Maybe it goes without saying that reflections on building a meaningful secular life are absent from Outgrowing God, Richard Dawkins’s latest fulmination against religion, this time aimed at a young adult audience. Like other luminaries of what we should probably now be calling the nearly new atheism, Dawkins’s goals are demolition. And so a familiar liturgy, recited in a familiar tone of exasperation, fills the book’s first half. Since you already don’t believe in “Jupiter or Poseidon or Thor or Venus or Cupid or Snotra or Mars or Odin or Apollo,” why randomly believe in one other god, the bearded old man of the Bible? Don’t you realize there’s no evidence for Jesus’s miracles and not much evidence for the rest of the story? Besides, what kind of mean-spirited deity would drown almost every living thing he’d created, sparing only “Mr. and Mrs. Giraffe, Mr. and Mrs. Elephant, Mr. and Mrs. Penguin and all the other couples” admitted to Noah’s Ark? It’s possible, I suppose that younger reader will find this less condescending than I did. It’s also possible that they won’t.

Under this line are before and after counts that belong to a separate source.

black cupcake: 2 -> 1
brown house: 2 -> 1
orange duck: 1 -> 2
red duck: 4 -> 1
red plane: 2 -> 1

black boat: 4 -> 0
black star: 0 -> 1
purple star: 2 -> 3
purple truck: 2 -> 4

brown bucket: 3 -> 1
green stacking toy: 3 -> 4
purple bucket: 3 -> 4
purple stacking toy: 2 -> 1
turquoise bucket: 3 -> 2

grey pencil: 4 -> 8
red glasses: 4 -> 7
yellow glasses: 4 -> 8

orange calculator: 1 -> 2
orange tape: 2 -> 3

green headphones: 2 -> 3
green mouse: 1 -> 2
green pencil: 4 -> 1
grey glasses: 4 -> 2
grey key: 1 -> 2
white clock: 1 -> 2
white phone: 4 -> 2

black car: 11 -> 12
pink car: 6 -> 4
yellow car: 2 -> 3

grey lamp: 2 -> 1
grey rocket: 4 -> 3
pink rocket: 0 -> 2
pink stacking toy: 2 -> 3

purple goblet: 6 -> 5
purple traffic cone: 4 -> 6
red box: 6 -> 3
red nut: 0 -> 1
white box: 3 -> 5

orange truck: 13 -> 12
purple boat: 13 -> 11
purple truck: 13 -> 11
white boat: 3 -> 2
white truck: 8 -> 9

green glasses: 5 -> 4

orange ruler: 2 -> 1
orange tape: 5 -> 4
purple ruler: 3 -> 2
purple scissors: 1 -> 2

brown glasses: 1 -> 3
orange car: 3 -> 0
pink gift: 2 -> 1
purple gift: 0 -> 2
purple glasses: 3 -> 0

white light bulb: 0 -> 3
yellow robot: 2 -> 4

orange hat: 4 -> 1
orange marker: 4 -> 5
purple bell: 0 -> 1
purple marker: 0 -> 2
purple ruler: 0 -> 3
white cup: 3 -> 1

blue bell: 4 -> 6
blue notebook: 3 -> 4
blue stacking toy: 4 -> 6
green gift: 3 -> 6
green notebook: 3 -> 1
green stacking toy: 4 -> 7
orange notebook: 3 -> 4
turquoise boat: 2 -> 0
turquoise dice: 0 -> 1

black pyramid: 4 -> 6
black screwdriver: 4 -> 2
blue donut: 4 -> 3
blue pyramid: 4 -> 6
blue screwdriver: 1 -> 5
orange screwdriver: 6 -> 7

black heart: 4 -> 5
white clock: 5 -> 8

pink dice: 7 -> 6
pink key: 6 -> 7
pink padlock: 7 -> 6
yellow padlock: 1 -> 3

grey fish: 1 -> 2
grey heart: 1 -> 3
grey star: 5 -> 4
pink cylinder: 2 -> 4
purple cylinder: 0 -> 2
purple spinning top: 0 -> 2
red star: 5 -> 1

Unlike Hägglund, Dawkins never explicitly addresses what makes life meaningful if the answer isn’t religious faith. So it’s ironic that the book’s (vastly better) second half, on the evolutionary origins of life, vividly demonstrates the spirit of scientific discovery that has made life meaningful for Dawkins himself. His contagious enthusiasm renders the basics of natural selection newly astonishing; triumphs of evolution such as the way humans gestate other humans, or how starlings manage to co‑ordinate themselves in thousand-strong flocks, strike the reader as mind-blowing, as do other truths of biology and physics: that every glass of water you drink probably contains a molecule that passed through the bladder of Julius Caesar; or that two bullets, one fired horizontally from a rifle and the other dropped to the ground, will (assuming a vacuum) land at the very same time.